Di tengah tekanan ekonomi yang makin berat, banyak rakyat Indonesia yang tergoda pada solusi instan: pinjaman online (pinjol). Dengan syarat yang tampak mudah dan pencairan cepat, jutaan orang masuk ke dalam jerat yang pada akhirnya menyiksa mereka secara psikologis, finansial, bahkan sosial.
Pinjol yang beroperasi di Indonesia, baik legal maupun ilegal adalah sama saja, kini menjadi fenomena yang sangat mengkhawatirkan.

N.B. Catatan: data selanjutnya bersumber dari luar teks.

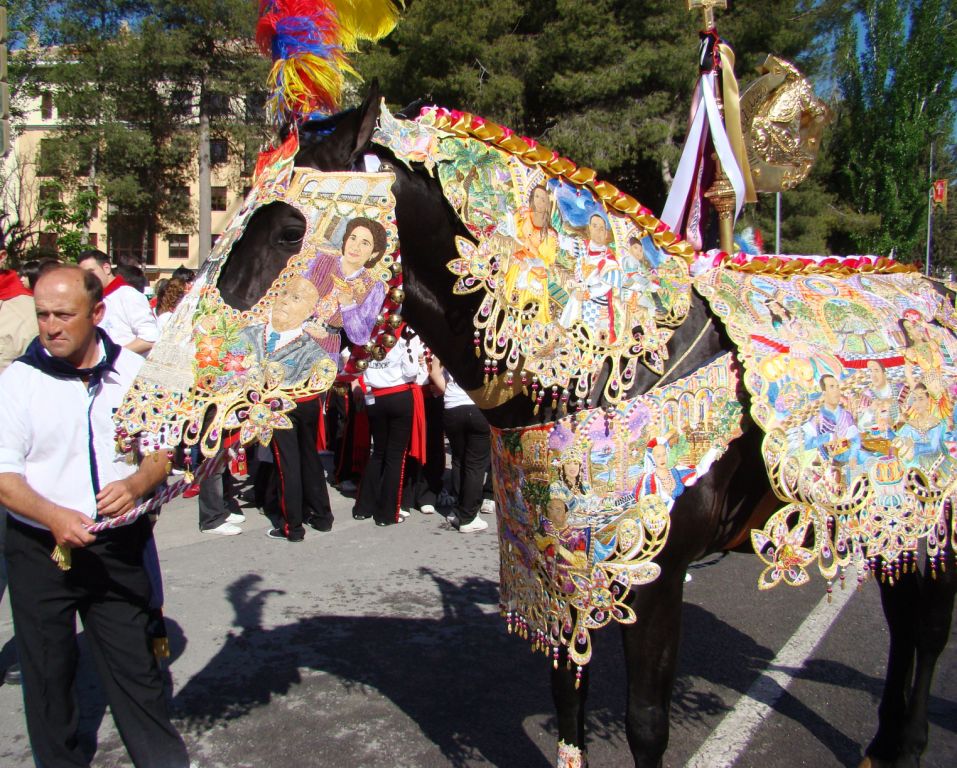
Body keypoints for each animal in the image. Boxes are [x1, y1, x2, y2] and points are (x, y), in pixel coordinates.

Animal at [211, 87, 956, 764]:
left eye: (289, 229)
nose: (214, 372)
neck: (607, 360)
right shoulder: (562, 567)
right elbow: (567, 698)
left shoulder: (654, 580)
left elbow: (645, 722)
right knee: (905, 619)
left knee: (926, 632)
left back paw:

Beberapa nama seperti CashCepat, EasyCash, AdaKami, Kredit Pintar, AdaPundi, Tunaiku, PinjamDuit, AlloBank, Lumbung Dana, Cairin, FinPlus, UangMe, RupiahCepat, 360Kredi, PinjamYuk, Uatas, BantuSaku, dan Singa sudah sangat dikenal masyarakat. Namun, semua menjalankan ancaman dan intimidasi dalam melaksanakan aksi penagihannya. Semua menerapkan bunga mencekik, penagihan tidak manusiawi, dan pelanggaran privasi.
Siapa di Balik Pinjol?
Kebanyakan perusahaan ini berbentuk PT (Perseroan Terbatas) dan terdaftar di OJK sebagai penyelenggara fintech lending. Beberapa dimiliki oleh modal asing, sebagian besar tidak transparan soal struktur kepemilikan. Ada yang bermitra dengan bank, ada pula yang berbasis di luar negeri dan hanya membuka kantor perwakilan di Indonesia.
Mengapa sulit dilawan? Karena mereka memakai tameng legalitas dan celah hukum. Namun rakyat bisa melawan dengan:
Melapor ke OJK dan Satgas Waspada Investasi atas praktik ilegal atau merugikan.
Kampanye media sosial untuk menyuarakan pengalaman korban pinjol.
Bersatu dalam komunitas advokasi hukum demi menuntut keadilan secara kolektif.
Mendorong DPR dan pemerintah untuk membatasi kepemilikan asing dan praktik rente digital ini.
Rakyat bersatu turun langsung ke kantor PINJO dan menutupnya. Dengan jumlah kekuatan Rakyat, Rakyat pasti menang. Hal ini adalah langkah terakhir apabila negara tidak sanggup mematikan PINJOL.